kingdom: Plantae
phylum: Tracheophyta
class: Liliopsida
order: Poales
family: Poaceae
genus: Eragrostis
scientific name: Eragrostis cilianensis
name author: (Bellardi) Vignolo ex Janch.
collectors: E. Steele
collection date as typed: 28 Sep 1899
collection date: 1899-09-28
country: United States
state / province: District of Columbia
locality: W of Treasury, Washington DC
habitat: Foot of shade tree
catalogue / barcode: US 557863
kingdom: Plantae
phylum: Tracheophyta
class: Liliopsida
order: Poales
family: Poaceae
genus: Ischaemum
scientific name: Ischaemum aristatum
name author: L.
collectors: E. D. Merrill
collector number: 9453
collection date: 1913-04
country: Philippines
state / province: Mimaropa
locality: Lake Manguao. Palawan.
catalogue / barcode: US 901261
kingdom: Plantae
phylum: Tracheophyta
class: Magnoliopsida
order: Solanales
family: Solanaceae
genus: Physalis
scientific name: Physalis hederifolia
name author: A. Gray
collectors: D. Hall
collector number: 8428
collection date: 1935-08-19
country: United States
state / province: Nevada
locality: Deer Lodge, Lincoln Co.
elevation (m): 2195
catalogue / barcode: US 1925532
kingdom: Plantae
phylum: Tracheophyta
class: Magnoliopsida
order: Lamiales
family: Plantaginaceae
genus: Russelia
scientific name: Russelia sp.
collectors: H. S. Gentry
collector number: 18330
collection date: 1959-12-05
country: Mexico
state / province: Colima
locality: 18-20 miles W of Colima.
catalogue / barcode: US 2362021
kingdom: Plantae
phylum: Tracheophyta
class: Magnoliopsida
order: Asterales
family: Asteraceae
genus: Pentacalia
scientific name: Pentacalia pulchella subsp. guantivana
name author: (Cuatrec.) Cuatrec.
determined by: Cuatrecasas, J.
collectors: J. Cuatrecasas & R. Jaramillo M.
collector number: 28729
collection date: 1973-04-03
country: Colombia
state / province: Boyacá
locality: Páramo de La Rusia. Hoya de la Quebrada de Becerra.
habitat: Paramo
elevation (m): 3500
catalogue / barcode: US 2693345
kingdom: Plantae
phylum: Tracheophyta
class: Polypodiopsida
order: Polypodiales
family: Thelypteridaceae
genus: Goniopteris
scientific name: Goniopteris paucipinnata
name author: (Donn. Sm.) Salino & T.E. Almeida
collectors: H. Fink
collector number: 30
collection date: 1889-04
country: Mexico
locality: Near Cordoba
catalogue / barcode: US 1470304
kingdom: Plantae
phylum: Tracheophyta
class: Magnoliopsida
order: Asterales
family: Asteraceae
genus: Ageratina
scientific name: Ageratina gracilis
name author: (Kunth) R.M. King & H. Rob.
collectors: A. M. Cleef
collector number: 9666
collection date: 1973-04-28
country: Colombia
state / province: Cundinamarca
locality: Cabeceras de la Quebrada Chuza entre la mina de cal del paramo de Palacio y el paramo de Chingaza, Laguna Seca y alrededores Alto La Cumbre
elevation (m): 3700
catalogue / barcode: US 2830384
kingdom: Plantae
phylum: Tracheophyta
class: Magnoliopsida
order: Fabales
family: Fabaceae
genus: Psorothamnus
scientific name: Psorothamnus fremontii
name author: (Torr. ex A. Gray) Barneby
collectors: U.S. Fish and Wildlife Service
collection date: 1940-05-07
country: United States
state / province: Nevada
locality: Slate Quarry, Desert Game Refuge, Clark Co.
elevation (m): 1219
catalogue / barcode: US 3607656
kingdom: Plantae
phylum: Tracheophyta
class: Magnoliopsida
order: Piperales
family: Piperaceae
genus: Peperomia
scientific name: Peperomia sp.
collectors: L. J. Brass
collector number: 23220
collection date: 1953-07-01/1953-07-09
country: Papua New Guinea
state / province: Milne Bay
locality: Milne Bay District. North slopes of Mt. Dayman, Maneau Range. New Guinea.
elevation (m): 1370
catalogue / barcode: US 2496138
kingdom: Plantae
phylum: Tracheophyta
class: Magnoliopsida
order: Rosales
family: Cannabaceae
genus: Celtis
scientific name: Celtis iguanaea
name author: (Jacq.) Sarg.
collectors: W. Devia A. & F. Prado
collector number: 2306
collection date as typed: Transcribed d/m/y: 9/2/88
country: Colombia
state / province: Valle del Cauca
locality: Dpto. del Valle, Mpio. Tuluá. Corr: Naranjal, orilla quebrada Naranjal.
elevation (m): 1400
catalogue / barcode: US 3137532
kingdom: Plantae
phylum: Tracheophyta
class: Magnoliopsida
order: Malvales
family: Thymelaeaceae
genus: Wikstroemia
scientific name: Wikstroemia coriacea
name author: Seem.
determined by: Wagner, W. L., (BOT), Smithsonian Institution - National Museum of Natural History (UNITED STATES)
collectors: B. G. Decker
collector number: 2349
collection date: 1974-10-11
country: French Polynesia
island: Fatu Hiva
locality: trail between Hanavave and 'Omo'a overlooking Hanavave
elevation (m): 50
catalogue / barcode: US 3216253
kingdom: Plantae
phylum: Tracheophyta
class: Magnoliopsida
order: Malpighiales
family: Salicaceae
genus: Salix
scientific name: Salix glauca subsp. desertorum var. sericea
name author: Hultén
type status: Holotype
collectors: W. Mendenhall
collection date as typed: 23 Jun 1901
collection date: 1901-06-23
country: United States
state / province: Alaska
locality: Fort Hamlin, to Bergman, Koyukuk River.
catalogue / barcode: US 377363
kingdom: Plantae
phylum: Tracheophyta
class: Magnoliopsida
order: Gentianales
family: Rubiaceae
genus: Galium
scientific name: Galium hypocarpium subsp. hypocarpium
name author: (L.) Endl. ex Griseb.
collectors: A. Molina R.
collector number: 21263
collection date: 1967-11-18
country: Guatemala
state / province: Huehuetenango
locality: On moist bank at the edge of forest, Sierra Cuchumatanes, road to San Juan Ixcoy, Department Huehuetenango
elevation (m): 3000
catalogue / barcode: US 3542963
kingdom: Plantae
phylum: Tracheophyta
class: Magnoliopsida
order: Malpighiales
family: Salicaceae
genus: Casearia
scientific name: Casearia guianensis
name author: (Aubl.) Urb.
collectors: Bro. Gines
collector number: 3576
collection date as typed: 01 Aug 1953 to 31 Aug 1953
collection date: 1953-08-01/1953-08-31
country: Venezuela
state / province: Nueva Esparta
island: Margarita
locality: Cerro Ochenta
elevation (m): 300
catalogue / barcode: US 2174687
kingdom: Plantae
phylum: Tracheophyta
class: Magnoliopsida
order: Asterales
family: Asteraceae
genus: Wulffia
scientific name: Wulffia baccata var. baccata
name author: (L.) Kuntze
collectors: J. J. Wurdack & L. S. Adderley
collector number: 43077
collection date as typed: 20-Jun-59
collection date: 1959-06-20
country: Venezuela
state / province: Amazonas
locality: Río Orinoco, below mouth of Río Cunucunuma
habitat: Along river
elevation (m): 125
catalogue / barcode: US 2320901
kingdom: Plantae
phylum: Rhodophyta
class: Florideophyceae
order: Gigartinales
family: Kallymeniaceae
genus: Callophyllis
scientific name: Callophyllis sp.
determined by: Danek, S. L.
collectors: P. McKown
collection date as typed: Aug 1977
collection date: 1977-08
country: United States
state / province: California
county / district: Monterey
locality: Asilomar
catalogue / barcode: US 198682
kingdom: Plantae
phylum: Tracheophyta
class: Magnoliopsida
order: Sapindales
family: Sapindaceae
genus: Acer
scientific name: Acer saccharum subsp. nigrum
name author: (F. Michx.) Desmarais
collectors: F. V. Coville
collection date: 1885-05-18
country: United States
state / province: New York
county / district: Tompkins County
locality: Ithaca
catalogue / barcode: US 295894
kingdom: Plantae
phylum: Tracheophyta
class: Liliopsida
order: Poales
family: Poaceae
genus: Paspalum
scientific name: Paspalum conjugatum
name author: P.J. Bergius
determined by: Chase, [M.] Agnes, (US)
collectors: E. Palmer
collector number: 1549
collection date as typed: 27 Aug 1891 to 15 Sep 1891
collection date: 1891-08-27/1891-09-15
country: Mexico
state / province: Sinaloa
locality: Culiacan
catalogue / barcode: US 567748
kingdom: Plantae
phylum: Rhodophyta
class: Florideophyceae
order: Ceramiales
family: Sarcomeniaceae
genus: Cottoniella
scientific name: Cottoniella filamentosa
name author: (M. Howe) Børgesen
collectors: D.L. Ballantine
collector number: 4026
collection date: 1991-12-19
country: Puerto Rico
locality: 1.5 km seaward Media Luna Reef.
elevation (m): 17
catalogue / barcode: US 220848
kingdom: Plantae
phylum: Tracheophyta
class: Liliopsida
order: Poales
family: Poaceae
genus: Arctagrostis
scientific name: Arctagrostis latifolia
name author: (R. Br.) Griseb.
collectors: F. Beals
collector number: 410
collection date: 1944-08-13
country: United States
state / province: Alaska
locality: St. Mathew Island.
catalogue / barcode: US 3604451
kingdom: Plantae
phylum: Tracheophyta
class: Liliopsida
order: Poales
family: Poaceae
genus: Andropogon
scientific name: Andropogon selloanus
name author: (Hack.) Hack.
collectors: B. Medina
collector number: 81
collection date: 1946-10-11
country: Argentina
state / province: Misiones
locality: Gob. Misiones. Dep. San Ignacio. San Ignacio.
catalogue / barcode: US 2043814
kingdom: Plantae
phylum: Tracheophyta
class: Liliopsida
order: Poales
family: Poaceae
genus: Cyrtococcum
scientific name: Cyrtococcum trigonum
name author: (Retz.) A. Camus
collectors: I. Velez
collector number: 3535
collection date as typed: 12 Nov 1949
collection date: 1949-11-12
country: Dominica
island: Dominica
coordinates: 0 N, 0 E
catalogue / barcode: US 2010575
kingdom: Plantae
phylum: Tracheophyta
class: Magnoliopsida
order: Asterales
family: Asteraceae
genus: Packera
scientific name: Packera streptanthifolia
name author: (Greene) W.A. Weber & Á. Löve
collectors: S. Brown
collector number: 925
—————
Your objective: Reproduce every line from the very first one above down to the one containing "elevation (m): 2195", both included, with each line unchanged.

Task answer:
kingdom: Plantae
phylum: Tracheophyta
class: Liliopsida
order: Poales
family: Poaceae
genus: Eragrostis
scientific name: Eragrostis cilianensis
name author: (Bellardi) Vignolo ex Janch.
collectors: E. Steele
collection date as typed: 28 Sep 1899
collection date: 1899-09-28
country: United States
state / province: District of Columbia
locality: W of Treasury, Washington DC
habitat: Foot of shade tree
catalogue / barcode: US 557863
kingdom: Plantae
phylum: Tracheophyta
class: Liliopsida
order: Poales
family: Poaceae
genus: Ischaemum
scientific name: Ischaemum aristatum
name author: L.
collectors: E. D. Merrill
collector number: 9453
collection date: 1913-04
country: Philippines
state / province: Mimaropa
locality: Lake Manguao. Palawan.
catalogue / barcode: US 901261
kingdom: Plantae
phylum: Tracheophyta
class: Magnoliopsida
order: Solanales
family: Solanaceae
genus: Physalis
scientific name: Physalis hederifolia
name author: A. Gray
collectors: D. Hall
collector number: 8428
collection date: 1935-08-19
country: United States
state / province: Nevada
locality: Deer Lodge, Lincoln Co.
elevation (m): 2195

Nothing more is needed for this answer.